Distribution expert Stephen Harris, principal of Harris & Harris Consulting in Lincoln, VT, has kindly provided this answer:

The per-order labor cost is a simple calculation that divides all of your direct warehouse labor (salaries, benefits, bonuses, vacation compensation, and any other incentive programs) of all of the employees in the warehouse, from management and supervisors down through temps, and divides that figure by the number of orders fulfilled per year. You can shorten the time frame to monthly or weekly to examine what happens to this cost during busy periods. This includes janitorial expenses, kitting labor, labor associated with multiple touches of your product, labor to move items between warehouses, and so forth.

What it does not include are rent, common area maintenance charges (grass cutting, snow removal, exterior building maintenance), mortgage payments, utilities, taxes, or the labor costs of anybody in the “front of house,” such as marketing, merchandising, and contact center staff and sales, administration, and executive management. These employees are treated by this calculation as “indirect labor costs,” which can be another useful measurement.

Like all statistics in fulfillment, such a number as per-order labor cost has real meaning only when compiled by the same organization over time, as a means of verifying the impact of cost-cutting initiatives or as a long-term method to evaluate productivity.
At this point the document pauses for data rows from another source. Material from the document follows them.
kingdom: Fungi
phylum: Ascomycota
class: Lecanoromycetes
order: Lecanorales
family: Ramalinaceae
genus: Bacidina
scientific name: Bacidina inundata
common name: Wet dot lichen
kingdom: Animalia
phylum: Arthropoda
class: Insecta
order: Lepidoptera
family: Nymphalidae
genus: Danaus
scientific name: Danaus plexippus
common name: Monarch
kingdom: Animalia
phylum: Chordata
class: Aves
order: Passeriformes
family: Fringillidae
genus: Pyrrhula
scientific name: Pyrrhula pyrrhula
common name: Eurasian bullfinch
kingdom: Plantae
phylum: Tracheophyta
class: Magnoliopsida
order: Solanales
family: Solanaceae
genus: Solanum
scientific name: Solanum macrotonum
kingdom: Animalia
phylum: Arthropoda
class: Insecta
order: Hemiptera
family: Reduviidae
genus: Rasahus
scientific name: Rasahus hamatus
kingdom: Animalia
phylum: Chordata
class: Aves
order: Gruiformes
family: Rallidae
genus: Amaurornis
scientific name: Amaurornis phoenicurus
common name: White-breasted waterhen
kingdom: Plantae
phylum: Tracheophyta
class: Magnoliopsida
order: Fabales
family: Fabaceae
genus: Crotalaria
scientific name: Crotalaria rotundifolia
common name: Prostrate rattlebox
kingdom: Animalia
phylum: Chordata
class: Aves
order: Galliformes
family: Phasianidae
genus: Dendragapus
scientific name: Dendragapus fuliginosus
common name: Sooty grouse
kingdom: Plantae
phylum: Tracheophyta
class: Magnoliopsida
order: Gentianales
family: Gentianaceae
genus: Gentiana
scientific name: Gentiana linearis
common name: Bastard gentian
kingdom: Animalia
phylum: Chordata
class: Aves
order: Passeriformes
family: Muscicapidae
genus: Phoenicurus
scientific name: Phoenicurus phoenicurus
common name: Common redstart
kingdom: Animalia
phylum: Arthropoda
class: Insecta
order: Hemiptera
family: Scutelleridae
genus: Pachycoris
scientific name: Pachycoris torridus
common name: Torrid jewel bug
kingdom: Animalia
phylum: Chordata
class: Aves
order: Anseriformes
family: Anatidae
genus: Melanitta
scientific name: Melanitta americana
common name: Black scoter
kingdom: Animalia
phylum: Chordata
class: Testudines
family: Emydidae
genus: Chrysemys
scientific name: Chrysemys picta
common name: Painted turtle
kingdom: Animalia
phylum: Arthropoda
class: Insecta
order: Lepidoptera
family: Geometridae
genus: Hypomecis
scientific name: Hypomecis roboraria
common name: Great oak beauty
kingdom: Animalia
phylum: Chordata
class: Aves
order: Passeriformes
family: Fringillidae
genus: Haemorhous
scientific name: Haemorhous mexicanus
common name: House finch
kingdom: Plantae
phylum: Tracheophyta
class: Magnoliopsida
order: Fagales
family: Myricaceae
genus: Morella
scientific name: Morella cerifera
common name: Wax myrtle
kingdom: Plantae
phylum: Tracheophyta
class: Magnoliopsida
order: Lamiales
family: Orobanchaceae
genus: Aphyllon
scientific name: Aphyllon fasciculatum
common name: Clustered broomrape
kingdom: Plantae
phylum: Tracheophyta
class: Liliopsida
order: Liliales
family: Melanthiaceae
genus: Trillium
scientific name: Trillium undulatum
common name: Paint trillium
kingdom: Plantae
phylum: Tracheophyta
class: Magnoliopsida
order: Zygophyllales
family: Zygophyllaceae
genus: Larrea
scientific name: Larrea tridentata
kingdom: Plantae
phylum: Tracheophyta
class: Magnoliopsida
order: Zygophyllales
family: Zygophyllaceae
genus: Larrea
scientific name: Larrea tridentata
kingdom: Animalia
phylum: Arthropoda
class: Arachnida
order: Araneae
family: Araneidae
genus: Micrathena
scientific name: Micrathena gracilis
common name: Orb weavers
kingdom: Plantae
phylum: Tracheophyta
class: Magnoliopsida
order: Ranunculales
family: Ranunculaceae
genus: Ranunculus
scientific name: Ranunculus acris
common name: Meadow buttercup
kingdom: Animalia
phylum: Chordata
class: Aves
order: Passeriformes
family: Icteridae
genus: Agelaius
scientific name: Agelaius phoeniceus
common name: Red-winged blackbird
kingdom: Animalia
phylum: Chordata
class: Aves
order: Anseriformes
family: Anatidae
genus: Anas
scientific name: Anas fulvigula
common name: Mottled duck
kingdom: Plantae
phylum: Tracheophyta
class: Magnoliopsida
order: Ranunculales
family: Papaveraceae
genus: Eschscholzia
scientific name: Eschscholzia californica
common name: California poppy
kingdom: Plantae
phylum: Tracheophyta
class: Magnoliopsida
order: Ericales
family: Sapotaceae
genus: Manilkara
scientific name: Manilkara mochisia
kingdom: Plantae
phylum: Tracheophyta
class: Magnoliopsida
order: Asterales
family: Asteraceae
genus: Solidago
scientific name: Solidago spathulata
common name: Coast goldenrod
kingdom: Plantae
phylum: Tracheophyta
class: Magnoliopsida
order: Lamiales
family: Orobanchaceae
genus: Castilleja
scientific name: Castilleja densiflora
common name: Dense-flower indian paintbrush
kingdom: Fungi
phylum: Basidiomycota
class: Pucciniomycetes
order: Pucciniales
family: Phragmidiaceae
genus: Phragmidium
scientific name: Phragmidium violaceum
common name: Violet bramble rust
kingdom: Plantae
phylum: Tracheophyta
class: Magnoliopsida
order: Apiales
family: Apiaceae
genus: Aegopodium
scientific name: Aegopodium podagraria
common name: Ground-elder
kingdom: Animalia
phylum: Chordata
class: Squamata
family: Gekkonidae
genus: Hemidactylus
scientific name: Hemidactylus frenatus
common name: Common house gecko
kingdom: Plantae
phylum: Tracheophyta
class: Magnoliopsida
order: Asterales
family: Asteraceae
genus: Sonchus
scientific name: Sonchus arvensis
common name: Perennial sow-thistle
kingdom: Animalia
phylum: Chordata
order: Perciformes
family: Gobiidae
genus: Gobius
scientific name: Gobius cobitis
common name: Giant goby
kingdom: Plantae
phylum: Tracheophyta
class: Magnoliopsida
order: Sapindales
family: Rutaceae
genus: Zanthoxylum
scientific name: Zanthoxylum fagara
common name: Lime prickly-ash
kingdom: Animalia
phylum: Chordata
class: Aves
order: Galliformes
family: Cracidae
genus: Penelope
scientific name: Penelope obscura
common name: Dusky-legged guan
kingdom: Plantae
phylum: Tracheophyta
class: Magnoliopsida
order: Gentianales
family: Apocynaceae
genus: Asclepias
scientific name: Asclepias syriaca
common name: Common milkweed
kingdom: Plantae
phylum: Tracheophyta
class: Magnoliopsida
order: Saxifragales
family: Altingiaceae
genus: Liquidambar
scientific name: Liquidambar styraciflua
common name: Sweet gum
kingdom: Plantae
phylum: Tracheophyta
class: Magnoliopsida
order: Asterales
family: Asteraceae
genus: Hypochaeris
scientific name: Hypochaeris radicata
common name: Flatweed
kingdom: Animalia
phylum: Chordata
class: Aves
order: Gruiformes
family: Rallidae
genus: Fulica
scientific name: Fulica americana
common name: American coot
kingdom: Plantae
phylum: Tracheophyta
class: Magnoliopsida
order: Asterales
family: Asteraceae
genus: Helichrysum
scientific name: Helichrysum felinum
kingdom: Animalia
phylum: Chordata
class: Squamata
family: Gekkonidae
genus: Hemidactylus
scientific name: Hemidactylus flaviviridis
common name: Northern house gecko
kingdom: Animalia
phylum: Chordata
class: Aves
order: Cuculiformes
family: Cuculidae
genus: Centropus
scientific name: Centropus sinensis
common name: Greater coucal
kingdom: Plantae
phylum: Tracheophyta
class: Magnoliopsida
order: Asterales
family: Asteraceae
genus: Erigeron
Comparing this calculation before and after installing a conveying or sortation system, or before and after a warehouse relocation, can be very instructive. It can also be useful to get your warehouse staff sensitized to this measurement and its impact on profitability. As a way of comparing one company to another, the statistic must take into account the level of automation; storage and retrieval technologies; size, weight, and complexity of product; and the volume of orders.